─── PROVIDED DATA

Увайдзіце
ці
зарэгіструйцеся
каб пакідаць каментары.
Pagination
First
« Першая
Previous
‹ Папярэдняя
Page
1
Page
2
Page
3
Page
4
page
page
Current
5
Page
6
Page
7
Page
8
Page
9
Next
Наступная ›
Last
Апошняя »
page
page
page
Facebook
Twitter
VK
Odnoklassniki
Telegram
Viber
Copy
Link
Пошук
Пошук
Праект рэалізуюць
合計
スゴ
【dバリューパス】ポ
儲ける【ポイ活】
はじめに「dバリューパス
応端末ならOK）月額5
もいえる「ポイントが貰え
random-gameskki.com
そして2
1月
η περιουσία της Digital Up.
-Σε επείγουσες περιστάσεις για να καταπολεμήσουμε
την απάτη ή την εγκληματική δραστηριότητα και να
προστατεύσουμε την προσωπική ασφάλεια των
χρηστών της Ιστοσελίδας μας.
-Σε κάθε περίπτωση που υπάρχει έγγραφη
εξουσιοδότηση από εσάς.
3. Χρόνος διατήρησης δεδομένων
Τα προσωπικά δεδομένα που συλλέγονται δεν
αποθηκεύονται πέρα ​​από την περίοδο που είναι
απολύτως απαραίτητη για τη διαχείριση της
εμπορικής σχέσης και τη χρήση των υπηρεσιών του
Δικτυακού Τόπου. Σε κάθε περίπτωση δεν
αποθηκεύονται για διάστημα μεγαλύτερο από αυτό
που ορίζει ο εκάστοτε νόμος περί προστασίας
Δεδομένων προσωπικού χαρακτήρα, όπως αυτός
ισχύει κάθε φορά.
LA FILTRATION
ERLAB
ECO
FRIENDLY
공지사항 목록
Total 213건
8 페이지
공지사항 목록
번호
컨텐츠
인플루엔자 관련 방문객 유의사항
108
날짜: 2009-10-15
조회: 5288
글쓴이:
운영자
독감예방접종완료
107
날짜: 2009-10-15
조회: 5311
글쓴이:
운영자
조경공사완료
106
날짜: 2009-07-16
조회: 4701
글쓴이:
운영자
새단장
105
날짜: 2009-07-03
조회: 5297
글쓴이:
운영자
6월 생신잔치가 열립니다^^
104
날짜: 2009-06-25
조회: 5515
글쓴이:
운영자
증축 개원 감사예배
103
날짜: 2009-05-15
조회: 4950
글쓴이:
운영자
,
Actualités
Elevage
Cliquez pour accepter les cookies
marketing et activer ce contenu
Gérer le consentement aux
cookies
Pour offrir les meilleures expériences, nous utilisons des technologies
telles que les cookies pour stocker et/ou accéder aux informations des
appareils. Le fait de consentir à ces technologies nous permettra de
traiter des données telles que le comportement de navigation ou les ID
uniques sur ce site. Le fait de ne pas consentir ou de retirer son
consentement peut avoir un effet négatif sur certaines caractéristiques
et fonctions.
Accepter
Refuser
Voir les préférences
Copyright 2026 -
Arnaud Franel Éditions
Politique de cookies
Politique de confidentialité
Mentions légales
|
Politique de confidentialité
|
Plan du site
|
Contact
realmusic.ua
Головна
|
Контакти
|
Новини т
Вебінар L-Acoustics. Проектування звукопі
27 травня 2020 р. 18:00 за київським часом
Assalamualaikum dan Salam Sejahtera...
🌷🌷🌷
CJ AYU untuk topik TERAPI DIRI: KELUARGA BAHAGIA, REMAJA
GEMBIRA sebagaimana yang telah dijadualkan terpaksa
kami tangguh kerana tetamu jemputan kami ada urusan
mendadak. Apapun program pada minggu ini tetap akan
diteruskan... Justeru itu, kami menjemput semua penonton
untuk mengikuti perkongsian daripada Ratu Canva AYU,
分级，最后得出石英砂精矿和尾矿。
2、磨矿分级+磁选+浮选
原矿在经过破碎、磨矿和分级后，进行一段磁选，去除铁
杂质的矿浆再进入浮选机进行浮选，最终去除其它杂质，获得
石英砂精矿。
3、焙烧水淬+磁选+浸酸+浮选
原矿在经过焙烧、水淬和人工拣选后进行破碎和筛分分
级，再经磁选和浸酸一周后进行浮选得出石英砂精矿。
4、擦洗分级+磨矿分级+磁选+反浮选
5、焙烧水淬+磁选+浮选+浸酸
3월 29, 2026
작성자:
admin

──────

JOB ITEM: The answer is to be the lines from the one holding "级，再经磁选和浸酸一周后进行浮选得出石英砂精矿。" through the end of the data above, transcribed character for character, both ends included.

RESPONSE:
级，再经磁选和浸酸一周后进行浮选得出石英砂精矿。
4、擦洗分级+磨矿分级+磁选+反浮选
5、焙烧水淬+磁选+浮选+浸酸
3월 29, 2026
작성자:
admin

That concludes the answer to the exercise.